EXTRACT TO READ
Federal reserve policy and the housing bubble.

AuthorWhite, Lawrence H.

The U.S. housing bubble and the fallout from its bursting are not the results of a laissez-faire monetary and financial system. They happened in an unanchored government fiat monetary system with a restricted financial system.

What Happened and Why?

Our current financial turmoil began with unusual monetary policy moves by the Federal Reserve System and novel federal regulatory interventions. These poorly chosen public policies distorted interest rates and asset prices, diverted loanable funds into the wrong investments, and twisted normally robust financial institutions into unsustainable positions. There is no doubt that private miscalculation and imprudence have made matters worse for more than a few institutions. Such mistakes help to explain which particular firms have run into the most trouble. But to explain industry-wide errors we need to identify price and incentive distortions capable of having industry-wide effects.

Here I will make two main points. First, the Federal Reserve's expansionary monetary policy supplied the means for unsustainable housing prices and unsustainable mortgage financing. Elsewhere (White 2008) I have discussed the growth in regulatory mandates and subsidies that exaggerated the demand for riskier mortgages, most importantly the implicit guarantees to Fannie Mae and Freddie Mac that combined with HUD's imposition of "affordable housing" mandates on Fannie and Freddie to accelerate the creation of a market for securitized subprime mortgages. (1) Second, the Federal Reserve has undertaken self-initiated new lending roles that constitute a shadow bailout program more than twice the size of the Treasury's $700 billion bailout program. There is unfortunately little evidence that the Fed's new lending has helped to resolve our financial problems, rather than to delay their resolution.

DATASET RECORDS

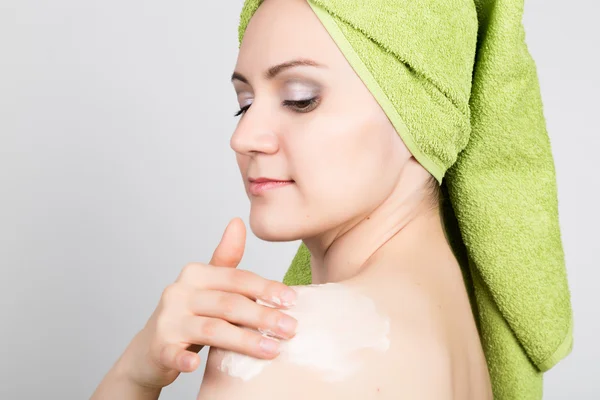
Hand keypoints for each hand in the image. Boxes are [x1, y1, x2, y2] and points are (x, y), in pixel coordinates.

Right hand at [120, 217, 298, 389]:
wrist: (151, 348)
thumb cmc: (189, 314)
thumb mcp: (208, 285)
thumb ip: (226, 259)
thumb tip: (238, 222)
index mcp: (195, 274)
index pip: (236, 278)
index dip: (265, 288)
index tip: (292, 300)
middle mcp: (179, 292)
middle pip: (228, 303)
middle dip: (263, 316)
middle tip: (291, 328)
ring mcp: (167, 320)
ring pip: (211, 329)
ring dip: (244, 341)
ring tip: (273, 350)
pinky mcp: (158, 347)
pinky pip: (173, 353)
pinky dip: (183, 359)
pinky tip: (195, 367)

INSTRUCTIONS TO FOLLOW
According to the extract on Federal Reserve policy and the housing bubble, how large is the Federal Reserve's shadow bailout program compared with the Treasury's bailout program? The listing has no connection to the extract on Federal Reserve policy and the housing bubble.

SOLUTION FOR THIS EXERCISE
It is more than twice the size of the Treasury's $700 billion bailout program.